American venture capitalist

Jeffrey D. Jordan (born ) is an American venture capitalist at the Silicon Valley firm Andreessen Horowitz and the former president and CEO of OpenTable.

==Early life and education==
Jordan was raised in Philadelphia and Washington D.C. He attended Amherst College in Massachusetts and later graduated with an MBA from Stanford University.

==Career==
Jordan began his career in 1987 working for Boston Consulting Group in San Francisco followed by a stint at an investment bank in Los Angeles. From 2004 to 2006, Jordan served as the president of PayPal. Prior to that, Jordan was senior vice president and general manager at eBay North America for five years, where he ran eBay.com and led eBay’s acquisitions of PayPal and Half.com. Before eBay, Jordan held various executive roles at Hollywood Entertainment (CFO) and The Walt Disney Company. Prior to his stint at the Walt Disney Company, Jordan was a management consultant at the Boston Consulting Group upon graduating from the Stanford Graduate School of Business.

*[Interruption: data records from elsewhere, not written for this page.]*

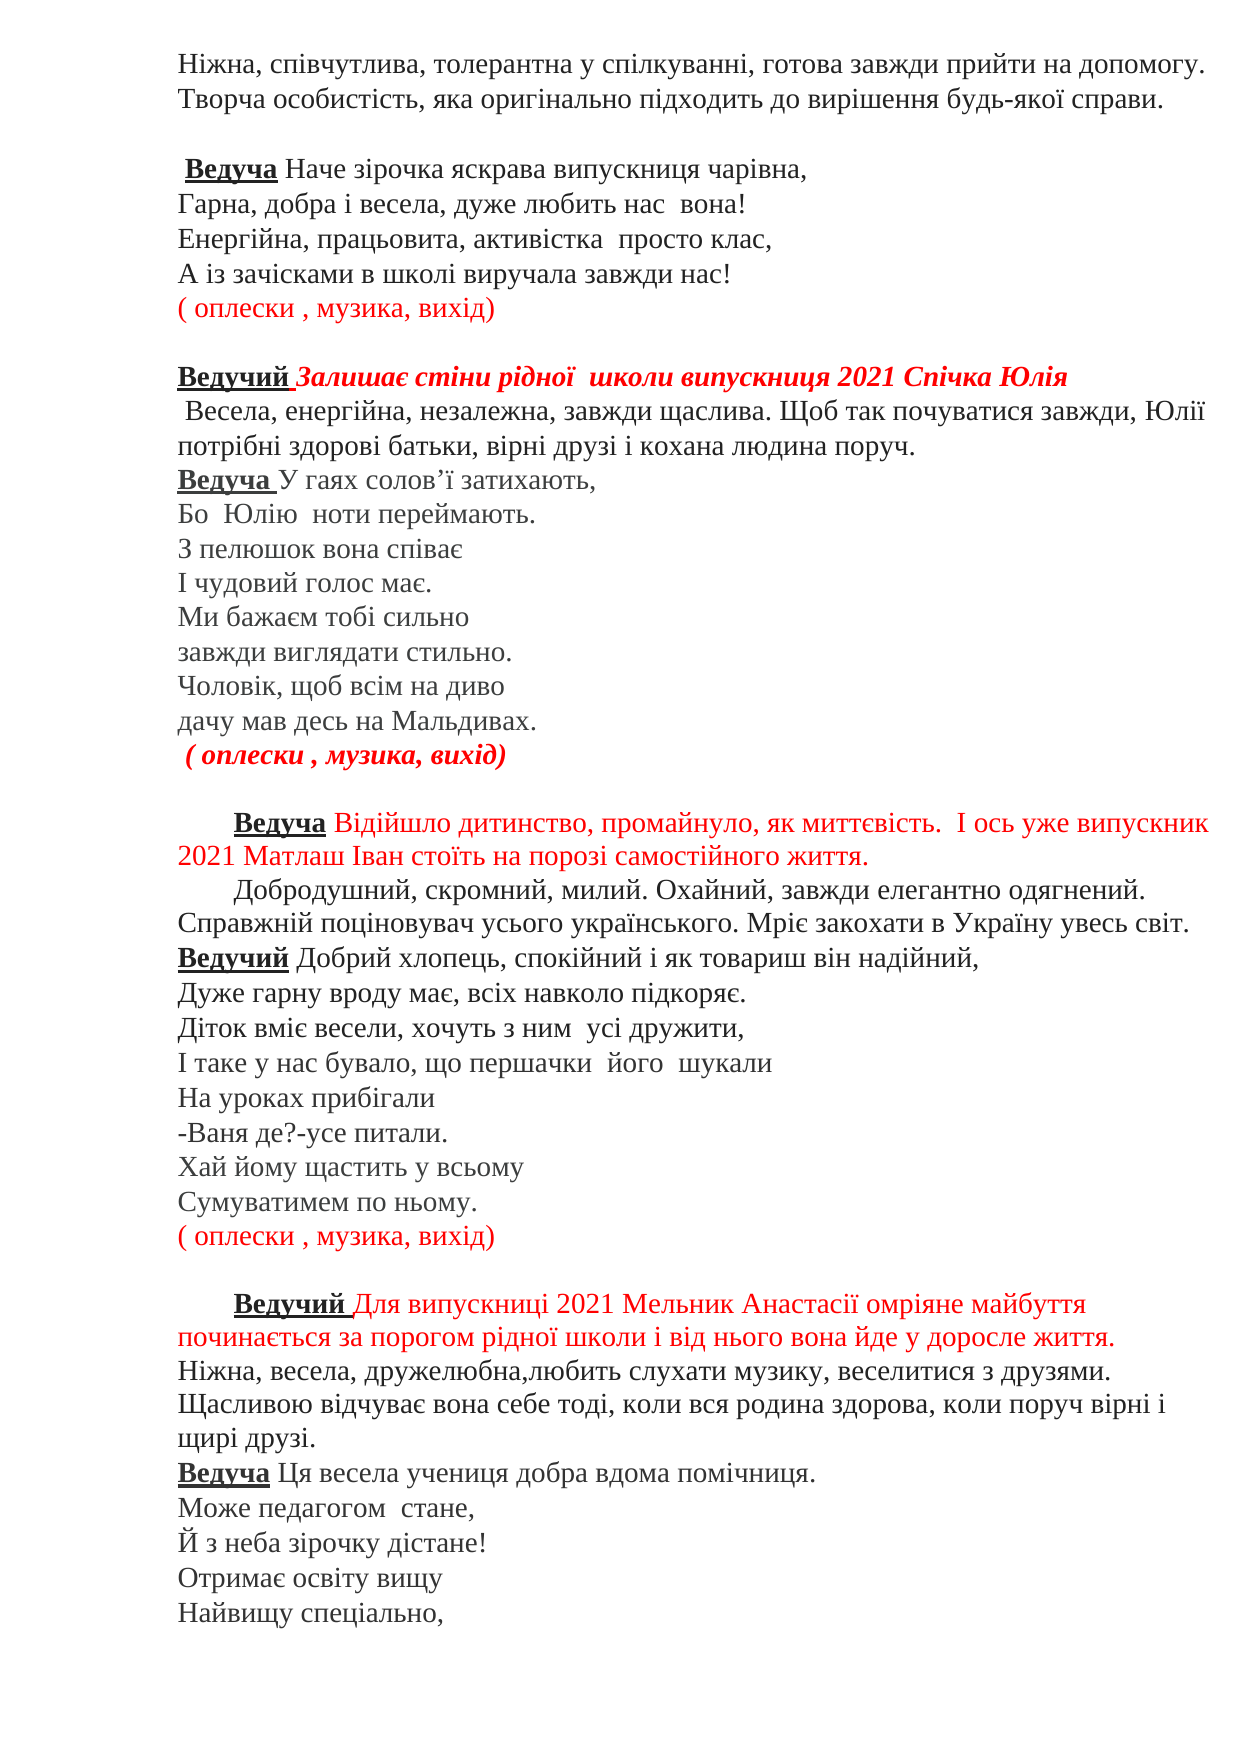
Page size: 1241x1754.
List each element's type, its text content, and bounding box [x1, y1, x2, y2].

text Ведуча Відійшло дитинство, промайнуло, як миттєвість. І ось уже випускник 2021 Матлаш Іван стоїть на порозі самостійного життя. [177, 805, 1211, 872]
text На уроках прибігали [177, 1079, 1211, 1114]
text Гарна, добра і весела, дуже любить нас вона! [177, 184, 1211, 219]
text Ведучий Добрий хлопець, спокійний і як товариш він надійний, [177, 939, 1211, 974]
text З пелюшок вона співає [177, 530, 1211, 564]
text Отримає освіту вищу Найвищу спеціально, [177, 1559, 1211, 1629]
text І чудовий голос має. [177, 564, 1211, 599]
text І таке у нас бувало, що першачки його шукали [177, 1044, 1211, 1079]
text Ведуча Ця весела учениця добра вдома помічниця. Може педагогом стане, Й з неба зірочку дістане! [177, 1454, 1211, 1559]
text Ведуча У гаях солов’ї затихають, [177, 461, 1211, 496]
text ( оплески , музика, вихід) [177, 1217, 1211, 1252]
text Ніжна, співчутлива, толерантна у спілкуванні, готова завжди прийти на допомогу. Творча особистість, яка оригінально підходить до вирішення будь-якої справи. [177, 44, 1211, 114]
text Діток вміє весели, хочуть з ним усі дружити, [177, 1009, 1211, 1044]
text Дуже гарну вроду має, всіх навколо підкоряє. [177, 974, 1211, 1009]
text А із зачісками в школі виручала завжди нас! [177, 254, 1211, 289]
text Ведуча Наче зірочка яскрава випускниця чарівна, [177, 149, 1211, 184]
text Добродушний, скромний, милий. Охайний, завжди елегантно одягнений. Справжній поціновувач усього українського. Мріє закохати в Україну увесь світ. [177, 872, 1211, 939]
text Ведучий Залишає стіни рідної школи випускниця 2021 Спічка Юлія [177, 358, 1211, 392]
text Весела, енергійна, незалежна, завжди щаслива. Щоб так почуватися завжди, Юлії потрібні здорові батьки, вірні друзі і кохана людина поруч. [177, 392, 1211, 461]
text дачу мав десь на Мальдивах. [177, 702, 1211, 736]
text Енергійна, працьовита, активістка просто клас, [177, 219, 1211, 254]
text ( оплески , музика, вихід) [177, 289, 1211, 324]
text Бо Юлію ноти переймають. [177, 496, 1211, 530]
text Ми бажаєм тобі сильно [177, 599, 1211, 633]
text -Ваня де?-усе питали. Хай йому щастить у всьому [177, 1114, 1211, 1183]
text Ведучий Для випускниці 2021 Мельник Анастасії омріяне майбуття починається за порогом рідної школи і від нього вона йде у доросле життя. Ніжна, весела, дружелюбна,любить слухати музику, веселитися з друзями. Щасливою відчуває вона себе тоді, коли вся родина здорова, коли поруч вірні і щирі друзі. [177, 1286, 1211, 1454]
text завжди виглядати стильно. [177, 633, 1211, 667]
text Чоловік, щоб всім на диво [177, 667, 1211, 702]
text Сумуватимем по ньому. [177, 1183, 1211, 1217]
text ( оплески , музика, вихід) [177, 736, 1211, 771]
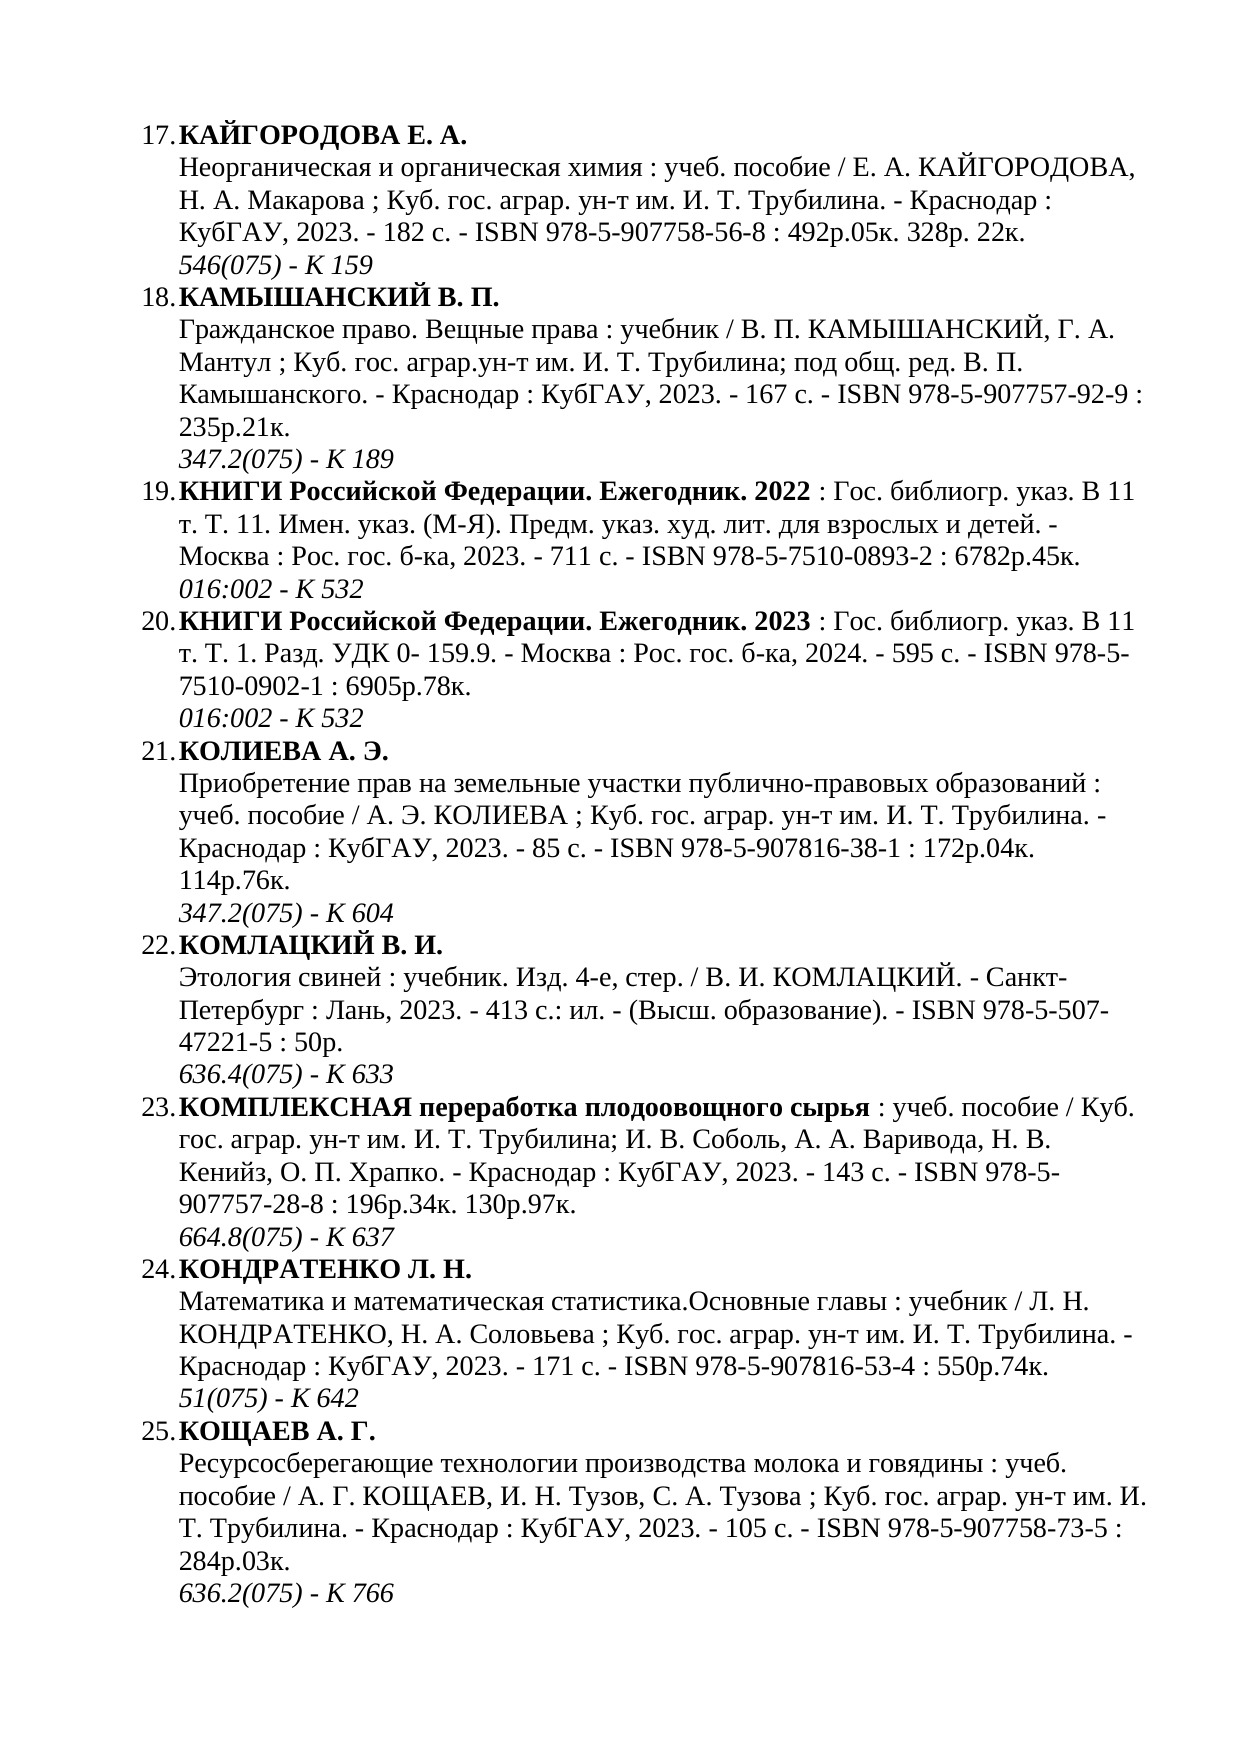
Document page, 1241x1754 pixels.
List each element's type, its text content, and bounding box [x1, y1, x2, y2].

list КНИГИ Российской Федерации. Ежегодник. 2022 : Гос. библиогр. указ. В 11 т. Т. 11. Имен. указ. (М-Я). Предм. указ. худ. лит. для взрослых и детей. - Москва : Рос. гос. б-ка, 2023. - 711 с. - ISBN 978-5-7510-0893-2 : 6782р.45к. 016:002 - К 532 [141, 474, 1152, 604]
list КОЩАЕВ А. Г. Ресурсосберегающие технологии производства молока и говядины : учеб. пособие / А. Г. КОЩАЕВ, И. Н. Тузов, С. А. Тузова ; Куб. гос. аграр. ун-т им. И. Т. Трубилина. - Краснодар : КубГАУ, 2023. - 105 с. - ISBN 978-5-907758-73-5 : 284р.03к. 636.2(075) - К 766 [141, 1414, 1152, 1608]
list КОНДРАТЕНКО Л. Н. Математика и математическая статистика.Основные главы : учебник / Л. Н. КОНДРАТЕНКО, Н. А. Соловьева ; Куб. гос. аграр. ун-т им. И. Т. Трубилина. - Краснодар : КубГАУ, 2023. - 171 с. - ISBN 978-5-907816-53-4 : 550р.74к. 51(075) - К 642 [141, 1252, 1152, 1414]
list КНИГИ Российской Федерации. Ежегодник. 2023 : Гос. библиогр. указ. В 11 т. Т. 1. Разд. УДК 0- 159.9. - Москва : Рос. гос. б-ка, 2024. - 595 с. - ISBN 978-5-7510-0902-1 : 6905р.78к. 016:002 - К 532 [141, 604, 1152, 734]
list КАЙГОРОДОВА Е. А. Неорганическая и органическая химия : учеб. пособие / Е. А. КАЙГОРОДОВА, Н. А. Макарова ; Куб. гос. аграр. ун-т им. И. Т. Трубилина. - Краснодар : КубГАУ, 2023. - 182 с. - ISBN 978-5-907758-56-8 : 492р.05к. 328р. 22к. 546(075) - К 159 [141, 118, 1152, 280]
list КОМПЛЕКСНАЯ переработка плодоовощного сырья : учеб. пособие / Куб. гос. аграр. ун-т им. И. Т. Трубилина; И. В. Соболь, А. А. Варивода, Н. В. Кенийз, О. П. Храпко. - Краснодар : КубГАУ, 2023. - 143 с. - ISBN 978-5-907757-28-8 : 196р.34к. 130р.97к. 664.8(075) - К 637 [141, 1090, 1152, 1252]
list КАМЫШАНСКИЙ В. П. Гражданское право. Вещные права : учебник / В. П. КАМЫШАНСКИЙ, Г. А. Мантул ; Куб. гос. аграр.ун-т им. И. Т. Трубилина; под общ. ред. В. П. Камышанского. - Краснодар : КубГАУ, 2023. - 167 с. - ISBN 978-5-907757-92-9 : 235р.21к. 347.2(075) - К 189 [141, 280, 1152, 474]
list КОМЛАЦКИЙ В. И. Этология свиней : учебник. Изд. 4-е, стер. / В. И. КОМЛАЦКИЙ. - Санкт-Петербург : Лань, 2023. - 413 с.: ил. - (Высш. образование). - ISBN 978-5-507-47221-5 : 50р. 636.4(075) - К 633 [141, 928, 1152, 1090]
list КОЛИЕВА А. Э. Приобретение прав на земельные участки публично-правовых образований : учеб. пособие / А. Э. КОЛИЕВА ; Куб. гос. аграр. ун-т им. И. Т. Трубилина. - Краснодар : КубГАУ, 2023. - 85 с. - ISBN 978-5-907816-38-1 : 172р.04к. 114р.76к. 347.2(075) - К 604 [141, 734, 1152, 928]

Jordan was president and CEO of OpenTable from 2007 to 2011. In May 2009, OpenTable’s initial public offering raised $31.4 million, giving the company a market capitalization of $432 million. OpenTable shares rose 72 percent during its first day of trading on NASDAQ and its IPO was considered an “extremely healthy” one during the economic recession.

Jordan has also served on the board of directors for OpenTable, Wealthfront and Zoosk. In June 2017, he joined the Cadre board, a real estate investing company Andreessen Horowitz is investing in. He's also been an active investor and adviser in Silicon Valley for several years, with involvements in Pure Digital (the maker of the Flip Video camera later acquired by Cisco), Hotwire.com (acquired by Expedia), Tiny Prints (acquired by Shutterfly) and CafePress (which went public in 2012).

=== Andreessen Horowitz ===
Jordan became Andreessen Horowitz’s fifth general partner in June 2011. In July 2011, Jordan led Airbnb’s $112 million Series B funding from a group of investors including Andreessen Horowitz; he also serves on their board. Jordan’s additional board seats on behalf of Andreessen Horowitz include Belly, Circle, Tilt.com, Fab.com, Instacart, Lookout, Twice, Walker & Co., 500px, Accolade and Pinterest. Jordan also oversees the firm’s investments in Fanatics, Julep and Zulily.

== Personal life ==
Jordan married his Stanford classmate, Karen Shishino, with whom he has twin children.